Lend a Sympathetic, Non-judgmental Ear
Lending a non-judgmental ear is crucial in breaking the isolation associated with abuse. Letting your friend know you care and will not judge anything she shares with you may be the best help you can offer. Without forcing the issue, let her know you are willing to listen when she is ready to confide in you. Never underestimate her fear of potential danger and remember to focus on your friend’s right to make her own choices. Tell her you are there when she needs you, and provide whatever help you can: transportation, child care, taking care of a pet, etc. Make sure you access community supports and have information available for your friend if she needs it.
Direct your Friend to Community Services
Once your friend asks for your help, share the information you’ve collected. Encourage her to contact a violence-against-women hotline or women’s shelter. Let her know that she is not alone and that caring people are available to help. Reassure her that any information she shares with these services will be kept strictly confidential.
Focus on your Friend’s Strengths
Many abuse victims live with emotional as well as physical abuse.

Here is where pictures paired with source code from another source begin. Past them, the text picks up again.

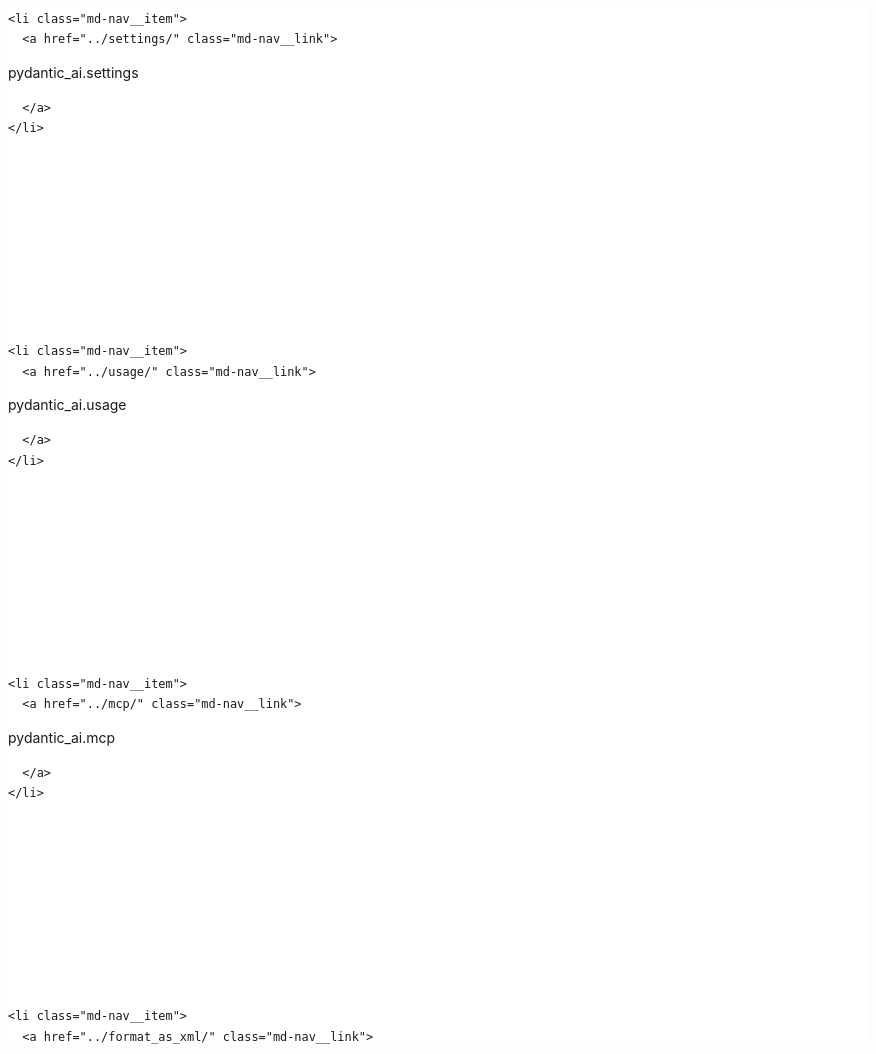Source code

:                 
  
  
  
  
    <li class="md-nav__item">
      <a href="../settings/" class="md-nav__link">
        
  
  <span class="md-ellipsis">
    pydantic_ai.settings
    
  </span>
  

      </a>
    </li>
  

              
            
              
                
  
  
  
  
    <li class="md-nav__item">
      <a href="../usage/" class="md-nav__link">
        
  
  <span class="md-ellipsis">
    pydantic_ai.usage
    
  </span>
  

      </a>
    </li>
  

              
            
              
                
  
  
  
  
    <li class="md-nav__item">
      <a href="../mcp/" class="md-nav__link">
        
  
  <span class="md-ellipsis">
    pydantic_ai.mcp
    
  </span>
  

      </a>
    </li>
  

              
            
              
                
  
  
  
  
    <li class="md-nav__item">
      <a href="../format_as_xml/" class="md-nav__link">
        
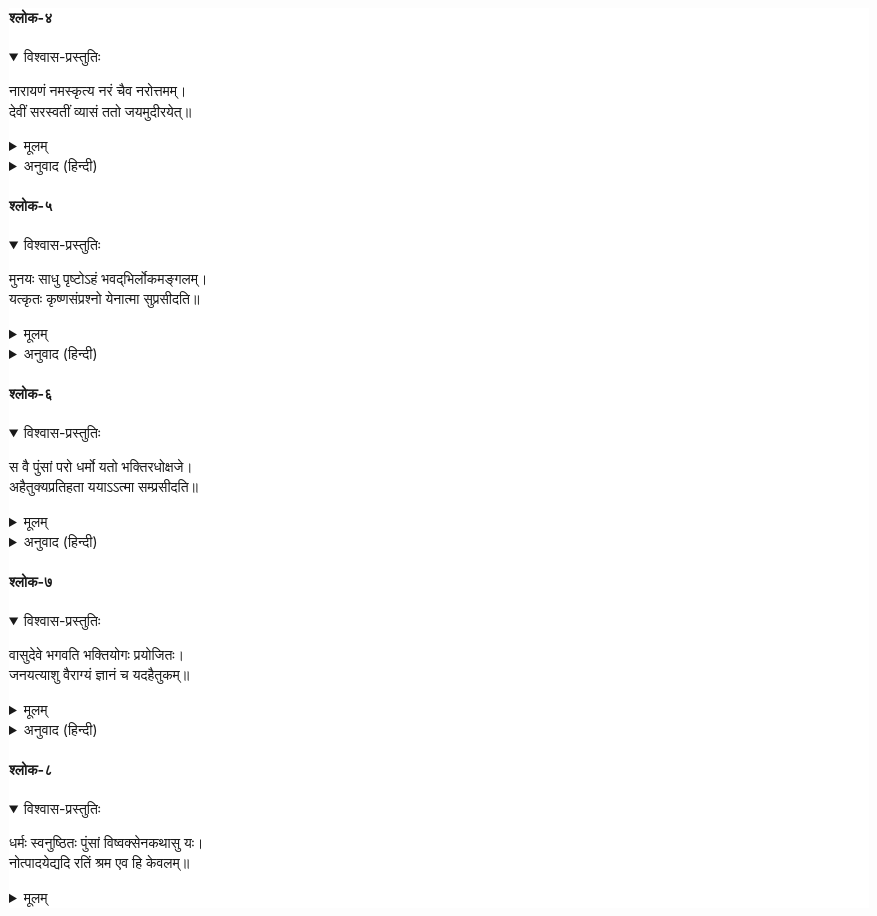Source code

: #### श्लोक-४


<details open><summary>विश्वास-प्रस्तुतिः</summary>

नारायणं नमस्कृत्य नरं चैव नरोत्तमम्।  
देवीं सरस्वतीं व्यासं ततो जयमुदीरयेत्॥
</details>

<details><summary>मूलम्</summary></details>

<details><summary>अनुवाद (हिन्दी)</summary></details>

#### श्लोक-५


<details open><summary>विश्वास-प्रस्तुतिः</summary>

मुनयः साधु पृष्टोऽहं भवद‍्भिर्लोकमङ्गलम्।  
यत्कृतः कृष्णसंप्रश्नो येनात्मा सुप्रसीदति॥
</details>

<details><summary>मूलम्</summary></details>

<details><summary>अनुवाद (हिन्दी)</summary></details>

#### श्लोक-६


<details open><summary>विश्वास-प्रस्तुतिः</summary>

स वै पुंसां परो धर्मो यतो भक्तिरधोक्षजे।  
अहैतुक्यप्रतिहता ययाऽऽत्मा सम्प्रसीदति॥
</details>

<details><summary>मूलम्</summary></details>

<details><summary>अनुवाद (हिन्दी)</summary></details>

#### श्लोक-७


<details open><summary>विश्वास-प्रस्तुतिः</summary>

वासुदेवे भगवति भक्तियोगः प्रयोजितः।  
जनयत्याशु वैराग्यं ज्ञानं च यदहैतुकम्॥
</details>

<details><summary>मूलम्</summary></details>

<details><summary>अनुवाद (हिन्दी)</summary></details>

#### श्लोक-८


<details open><summary>विश्वास-प्रस्तुतिः</summary>

धर्मः स्वनुष्ठितः पुंसां विष्वक्सेनकथासु यः।  
नोत्पादयेद्यदि रतिं श्रम एव हि केवलम्॥
</details>

<details><summary>मूलम्</summary></details>
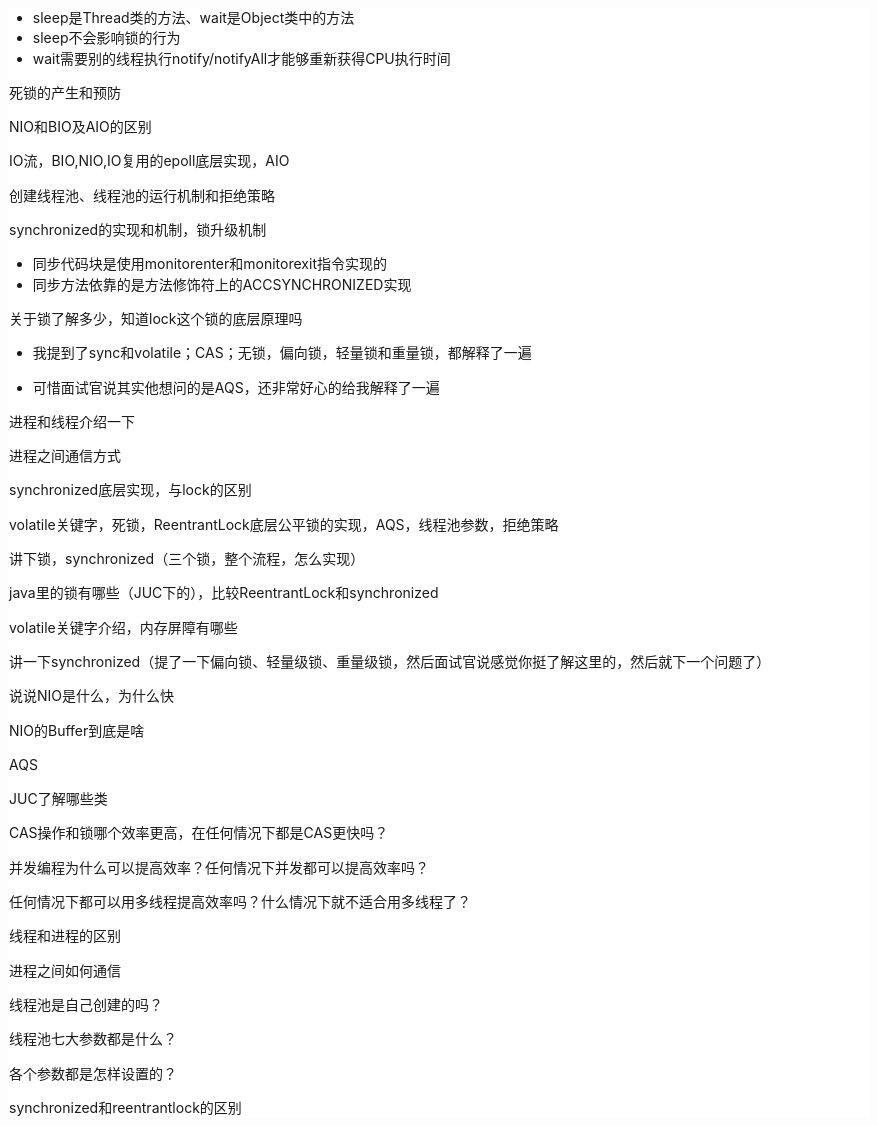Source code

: - sleep是Thread类的方法、wait是Object类中的方法
- sleep不会影响锁的行为
- wait需要别的线程执行notify/notifyAll才能够重新获得CPU执行时间

死锁的产生和预防

NIO和BIO及AIO的区别

IO流，BIO,NIO,IO复用的epoll底层实现，AIO

创建线程池、线程池的运行机制和拒绝策略

synchronized的实现和机制，锁升级机制

- 同步代码块是使用monitorenter和monitorexit指令实现的
- 同步方法依靠的是方法修饰符上的ACCSYNCHRONIZED实现

关于锁了解多少，知道lock这个锁的底层原理吗 

- 我提到了sync和volatile；CAS；无锁，偏向锁，轻量锁和重量锁，都解释了一遍 

- 可惜面试官说其实他想问的是AQS，还非常好心的给我解释了一遍

进程和线程介绍一下

进程之间通信方式

synchronized底层实现，与lock的区别

volatile关键字，死锁，ReentrantLock底层公平锁的实现，AQS，线程池参数，拒绝策略

讲下锁，synchronized（三个锁，整个流程，怎么实现）

java里的锁有哪些（JUC下的），比较ReentrantLock和synchronized

volatile关键字介绍，内存屏障有哪些

讲一下synchronized（提了一下偏向锁、轻量级锁、重量级锁，然后面试官说感觉你挺了解这里的，然后就下一个问题了）

说说NIO是什么，为什么快

NIO的Buffer到底是啥

AQS

JUC了解哪些类

CAS操作和锁哪个效率更高，在任何情况下都是CAS更快吗？

并发编程为什么可以提高效率？任何情况下并发都可以提高效率吗？

任何情况下都可以用多线程提高效率吗？什么情况下就不适合用多线程了？

线程和进程的区别

进程之间如何通信

线程池是自己创建的吗？

线程池七大参数都是什么？

各个参数都是怎样设置的？

synchronized和reentrantlock的区别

Without any positive reinforcement from outside their home, she may begin to believe that she is deserving of the treatment she is getting. Give your friend the emotional support she needs to believe she is a good person. Remind her that violence can happen to anyone and it is not her fault. Violence is always unacceptable. Emphasize that she deserves a life free from violence.
Help Develop a Safety Plan
Help your friend think through the action steps she will take to protect herself and her children should the abuser return while she is in the process of fleeing. Suggest she contact the Woman Abuse Hotline of a women’s shelter to develop a safety plan for escape. Suggest she gather as many personal documents such as birth certificates, social insurance cards, immigration papers etc. It is also important to suggest that she take or make a copy of her deed, rental agreement or lease.
When to Intervene
Call 9-1-1 immediately if there is an immediate danger to a person, or if you have a reasonable suspicion that a violent incident is occurring. It cannot be overemphasized that domestic violence is a crime that can result in serious injury and even death.